Step 4 – Now armed with the precious reset code/link, Narvaez clicks on the link, resets your email/bank/facebook password.
And just that quickly he’s in. Some of the digital currently exchanges require you click on a link you received via email AND enter a one-time PIN sent to your mobile phone. In this case Narvaez would have simply opt’d to reset the password to your email first, which can usually be found pretty easily in public data sets, then follow that up by hitting the digital currency exchange, because at this point, he has access to your email account, which he reset first, and your mobile phone, which is now technically his mobile phone. Because remember, the code is not actually ever sent to your physical phone, it’s sent to your phone number, which can be associated with any physical device via SIM swapping as described in the Krebs article.

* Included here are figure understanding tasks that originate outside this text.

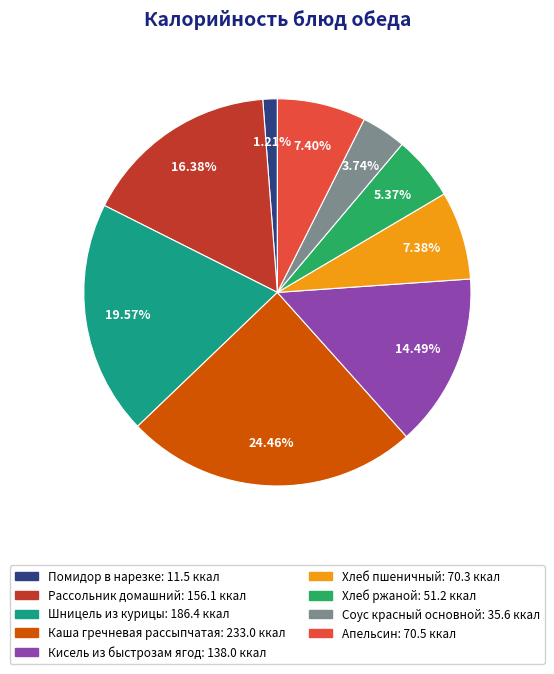

True or false: Кисель из быстрозам ягод accounts for 24% of the total.

False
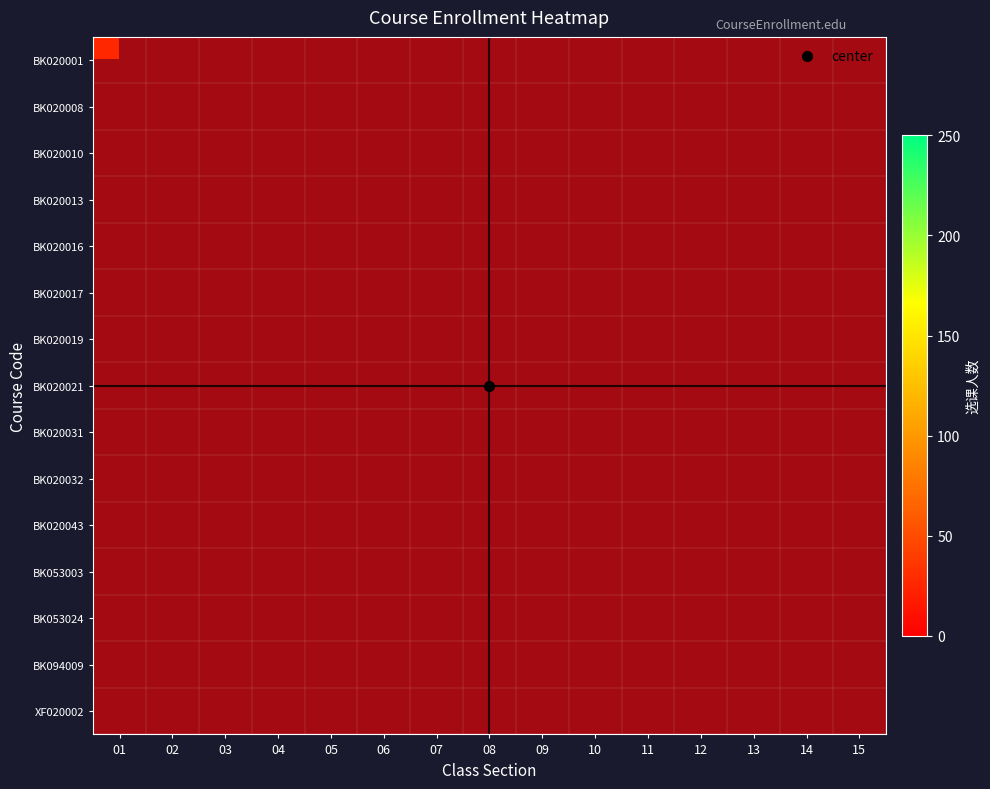

What is the difference between the maximum and minimum values in the BK020031 series?

16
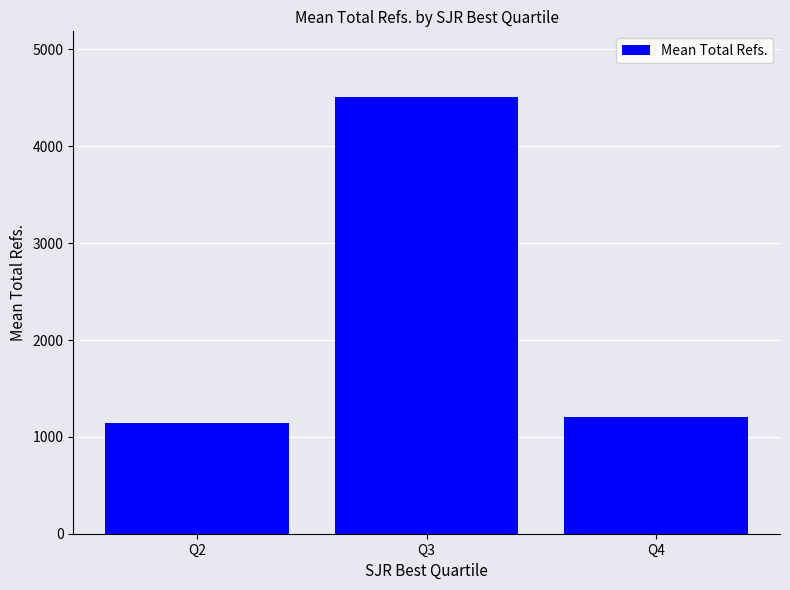

What is the difference between the maximum and minimum values?

3368.1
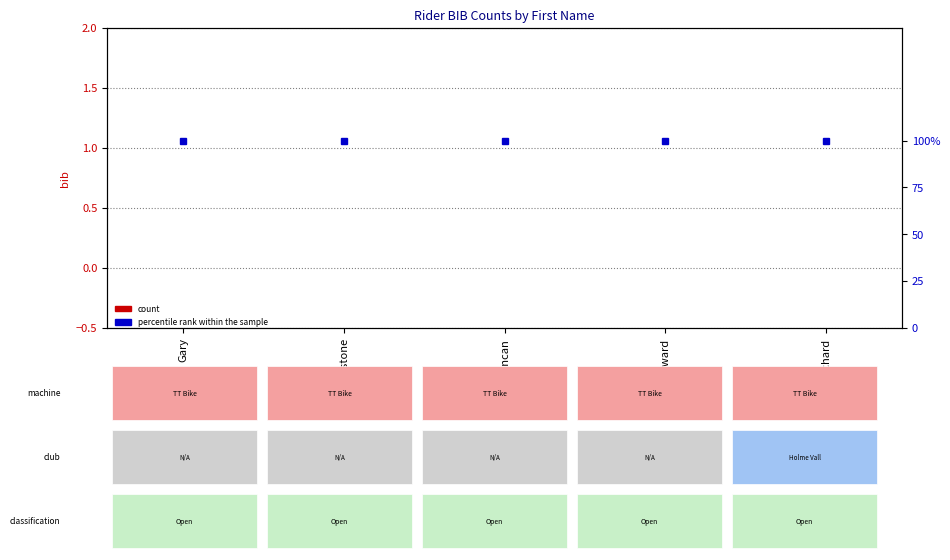

How many bars are there in total?

10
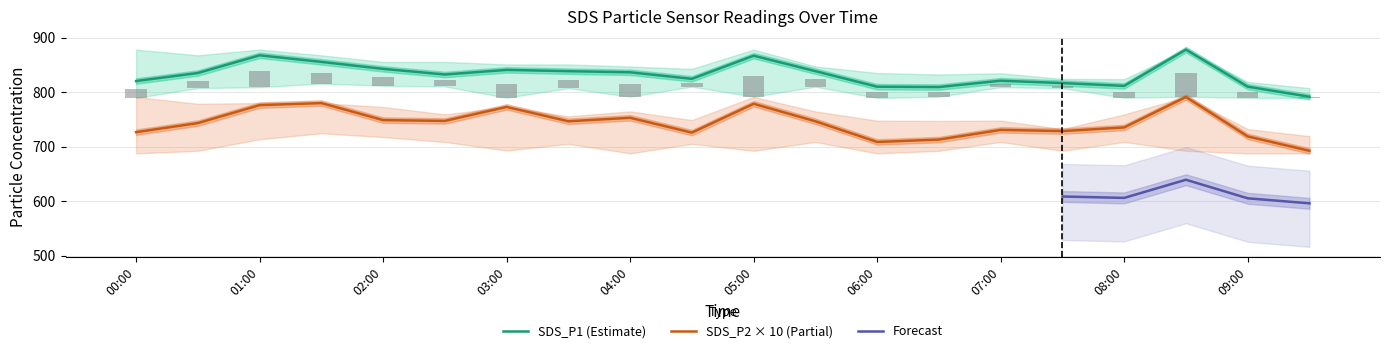

How many groups of bars are there?

20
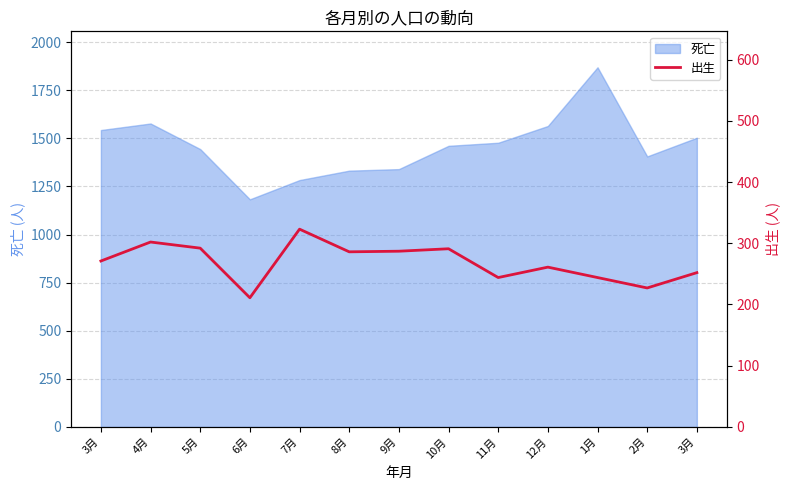

The value at 3月 is 271. True or false?

True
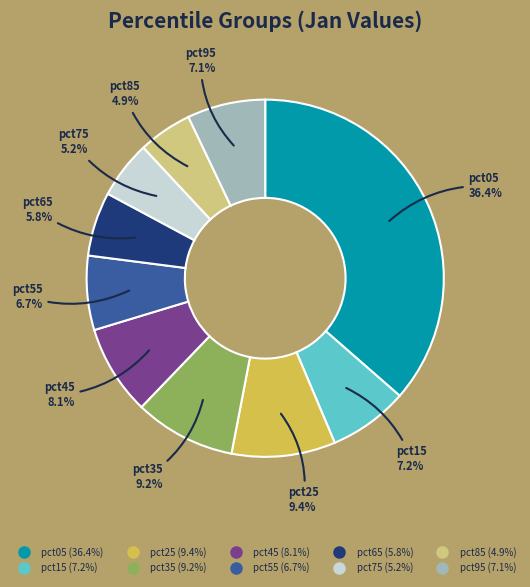

To the nearest percent, what is the difference between the pct05 and pct55 slice percentages?

30%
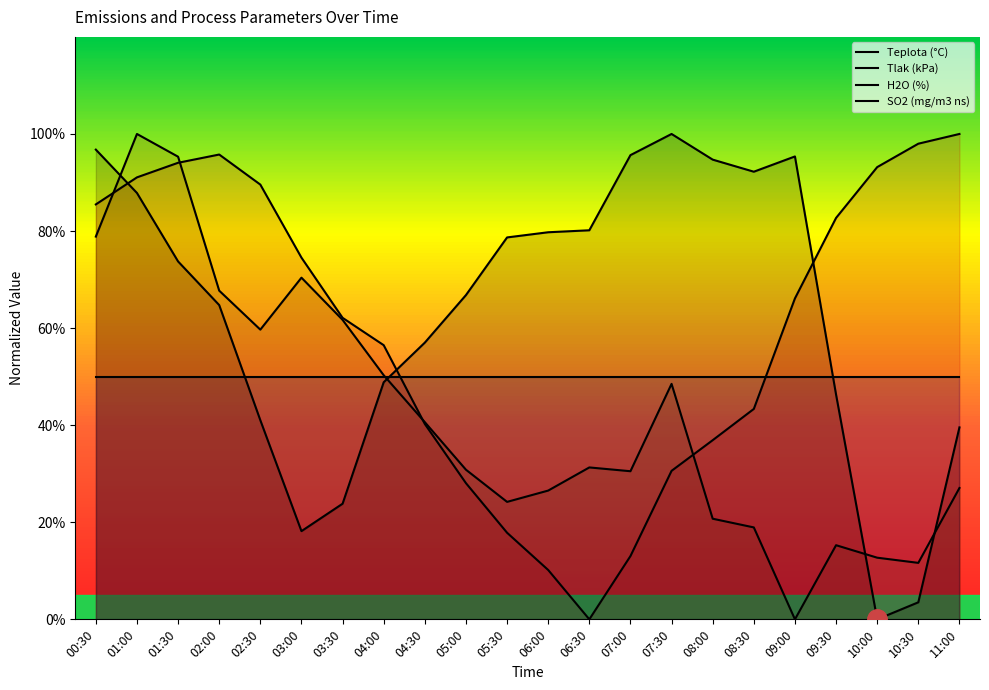

How many series are shown in this chart?

4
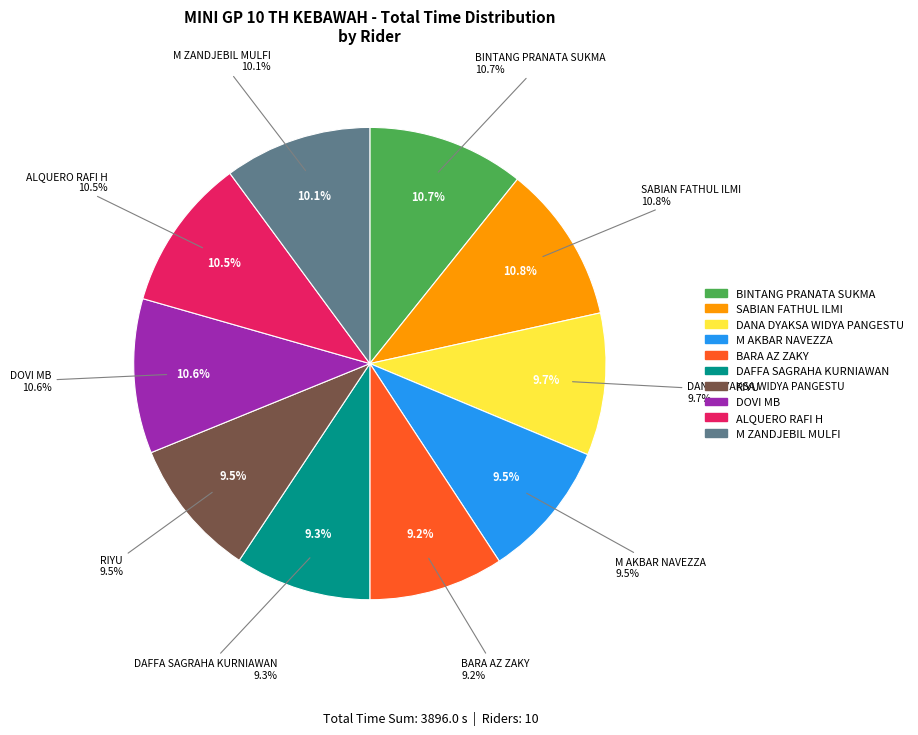

Does 22 represent more than half of the total?

No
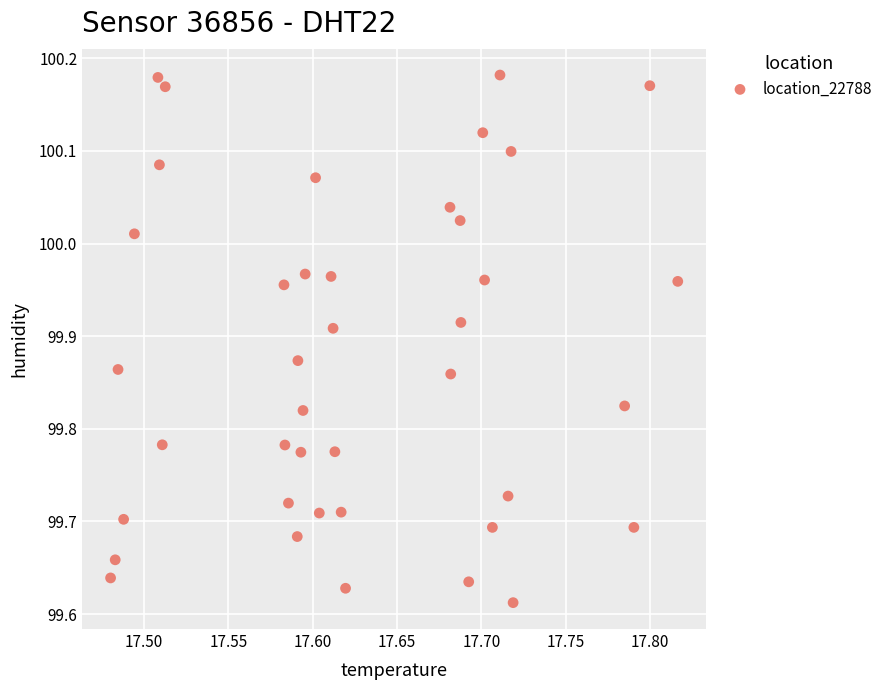

What is the range of X values (max minus min)?

0.3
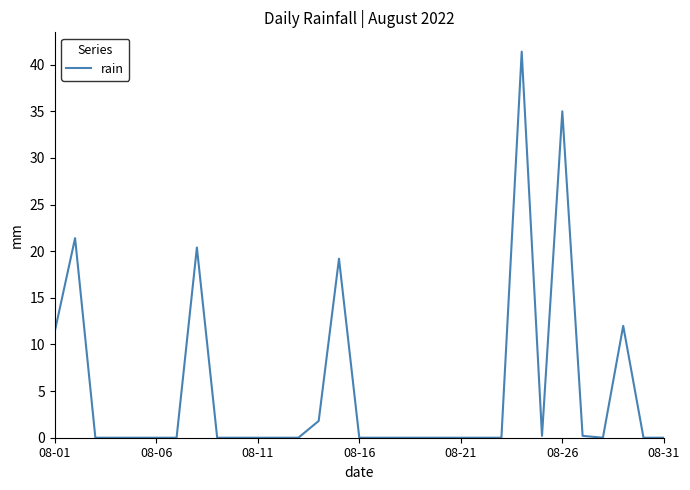

What is the maximum value shown in the chart?

41.4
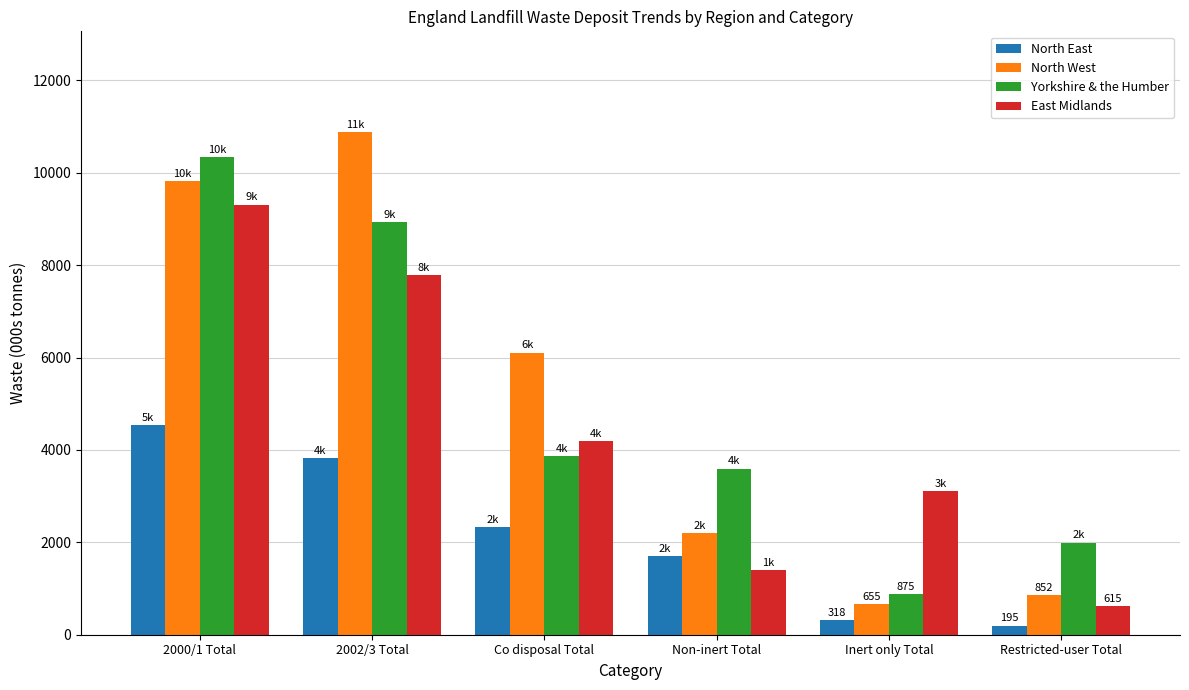

What is the label of the 3rd bar from the left?

Co disposal Total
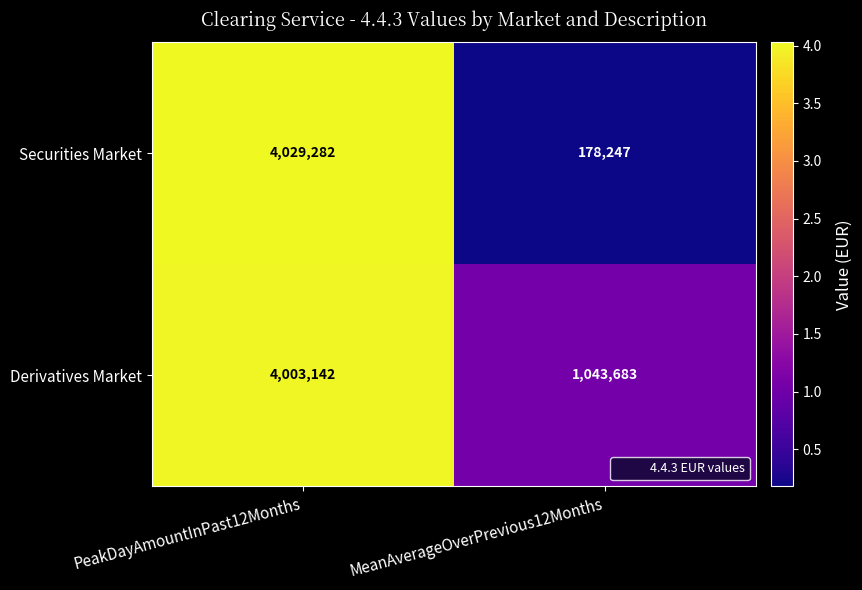

At which category is the sum across all series the highest?

PeakDayAmountInPast12Months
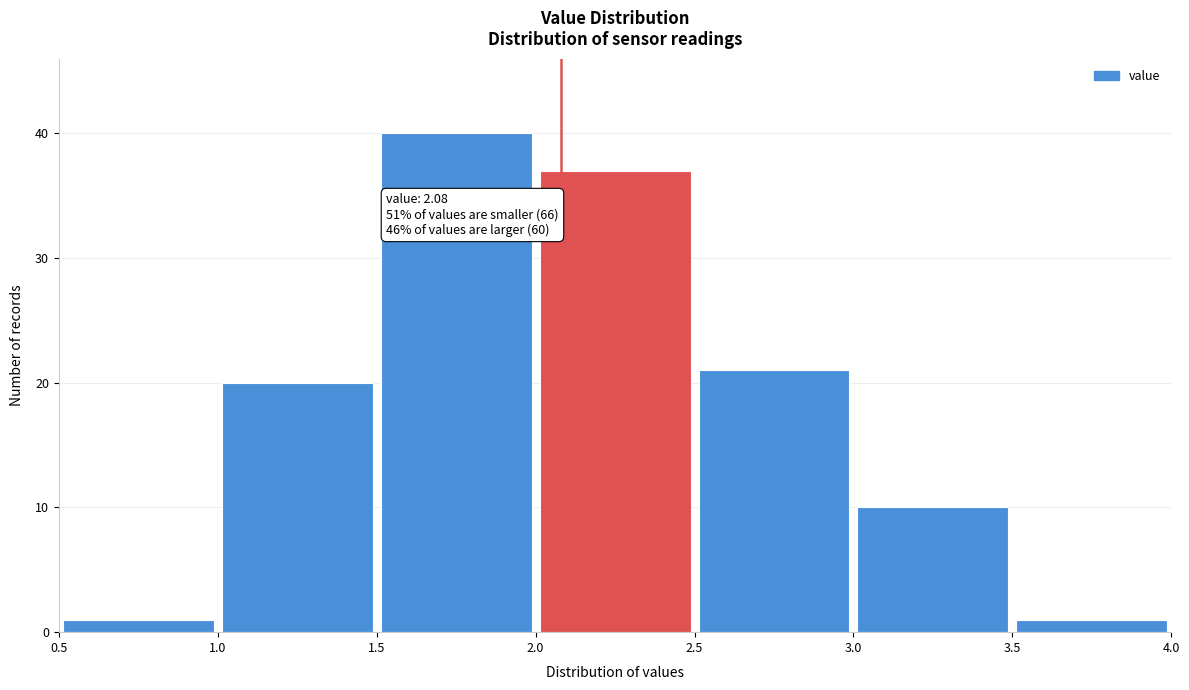

Over which range of the x-axis is the bar tallest?

1.5 to 2.0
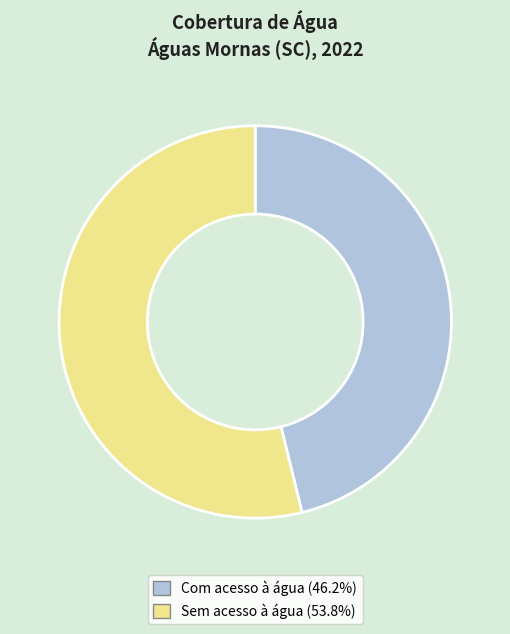

Is there any slice that represents more than half of the pie?

Yes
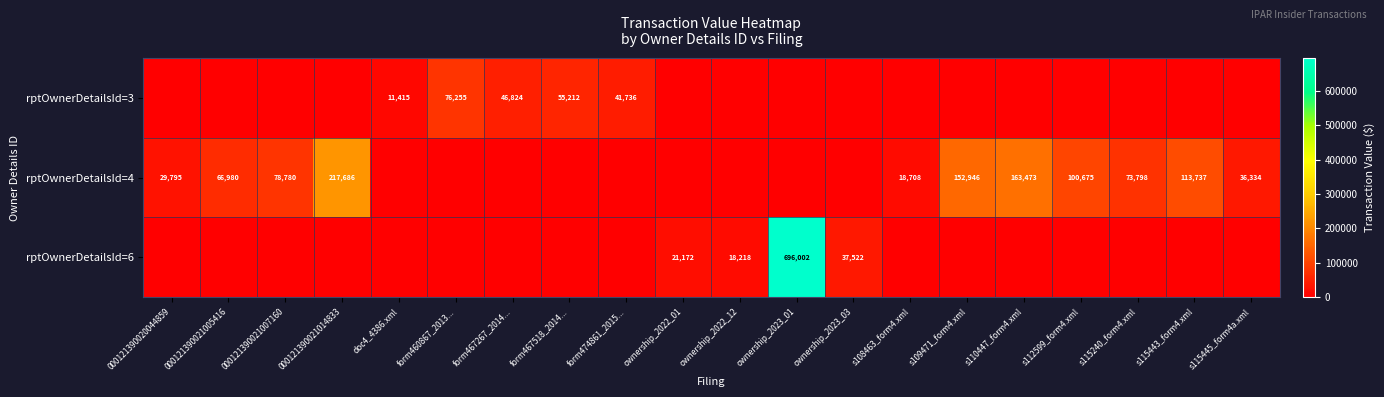

At which category is the sum across all series the highest?

ownership_2023_01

Step 5 – At this point, anything that can be reset with your email address, now belongs Narvaez. Also anything that can be reset with a text to your phone is his now as well.
Here’s what I think the implications are in laymen’s terms; We always teach that there are primarily three factors of authentication; something you have (phone) something you know (password), and something you are (fingerprint etc). We also teach that good security means you utilize at least two of these things, hence the popularity of 2FA (two factor authentication). For most of us, our passwords to a site would be the “something we know” factor and our phones serve as our “something we have” factor. Problem is, most of these sites are using one factor to authenticate the other, which technically defeats the entire model. Add to that the fact that your phone is something you have, but your phone NUMBER is not. You only have the number because AT&T/Sprint/Verizon/T-Mobile says you have it right now, but if someone such as an employee at a service provider store, like Narvaez, can simply render you not “having” that number anymore by making a phone call or more likely, entering a code into some terrible SIM swapping authorization application that they use internal to the service providers, then should you really count it as something you “have”? I would suggest not. Maybe call it 1 and 1/2 factor authentication? Or maybe use 2FA for what is was designed for, authenticating a user or entity and not for having one factor authenticate the other.
I would also like to give a shout out to Santa Clara County law enforcement https://www.facebook.com/sccosheriff/ Google, Apple, T-Mobile and AT&T for how quickly they were able round this up and shut it down. Hopefully this will be a part of a model for how industry and law enforcement work together in the future on these types of cases.